It sounds like the popularity of Loose Cannon was a catalyst for CrossBones.

Yeah, definitely, that's part of it. It's nice to have such a strong product that carries the brewery on a certain level. I'd say anywhere from 60 to 65 percent of our sales is Loose Cannon. We were sort of looking for another product or style of beer that would have some appeal, but would still maintain our identity and speak to the flavors and strengths of Heavy Seas in general. A beer that's not exactly based on Loose Cannon but has similar lineage or similar flavor components to Loose Cannon made a lot of sense, because we know that folks like those flavors obviously. So coming out with something that's a little more drinkable and easier to consume in quantity, if so desired, but still give that big hop flavor and keep true to the Heavy Seas spirit seemed like a great marriage of all the different concepts.

How long were you tinkering with the CrossBones recipe?

We've been working on it for nine months. I think we spent more time on the marketing side than we did on the beer itself. I personally have a lot more experience with lower alcohol beers and bringing some full-flavored, full-bodied products to the market, so we weren't as concerned with the product itself. Once we knew where we were headed with the marketing … the beer design was natural.
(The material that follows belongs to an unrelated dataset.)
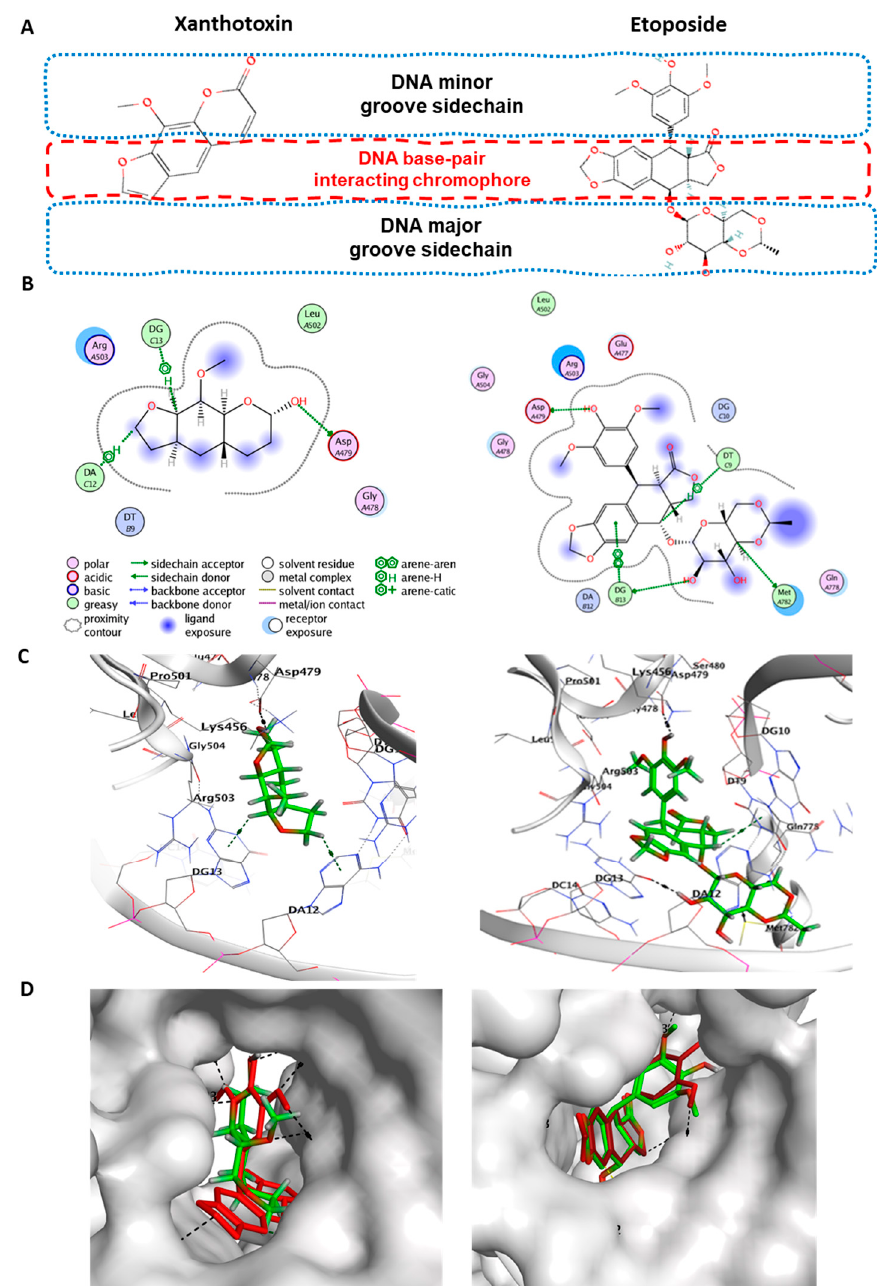
Figure 7. Binding modes of xanthotoxin and etoposide after docking in the active site of topoiso- merase II (PDB code: 3QX3). ( A ) The chemical structure of docked compounds xanthotoxin and etoposide. ( B ) Two-dimensional (2D) structures of ligand interactions. ( C ) 3D binding mode illus- trating their interactions both with the same amino acid Asp479 inside the human Topo II–DNA complex active site (rendered in stick mode and with hydrogen bonds represented in black dashed lines) and H–pi interactions with DNA nucleotides (in blue dashed lines). ( D ) 3D positioning and 3D molecular surface diagrams of xanthotoxin and docked etoposide (green sticks) along with the native co-crystalized ligand etoposide (red sticks) inside its active site.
How do you recommend drinking and enjoying CrossBones ideally?

That's a good question, since I haven't done it myself yet. [laughs] We have 600 barrels of it in the fermenter right now. We're tinkering and looking at a bunch of different glassware to accompany the beer. To me, it's just a beer to accompany ballgames, sporting events, long parties where you want to hang out with people and spend time talking. It will go fine with food and when we get around to summer, it'll definitely fit that bill.

We're putting it in cans [this spring] so it's going to have some flexibility in where you can take it. I would guess that this beer would be more along the lines of the beer you just take along with you. You're still getting that punch of flavor that Loose Cannon provides but you're not dedicating your mouth and your entire sensory experience to this beer. You're enjoying it while you're doing something else is probably the goal there.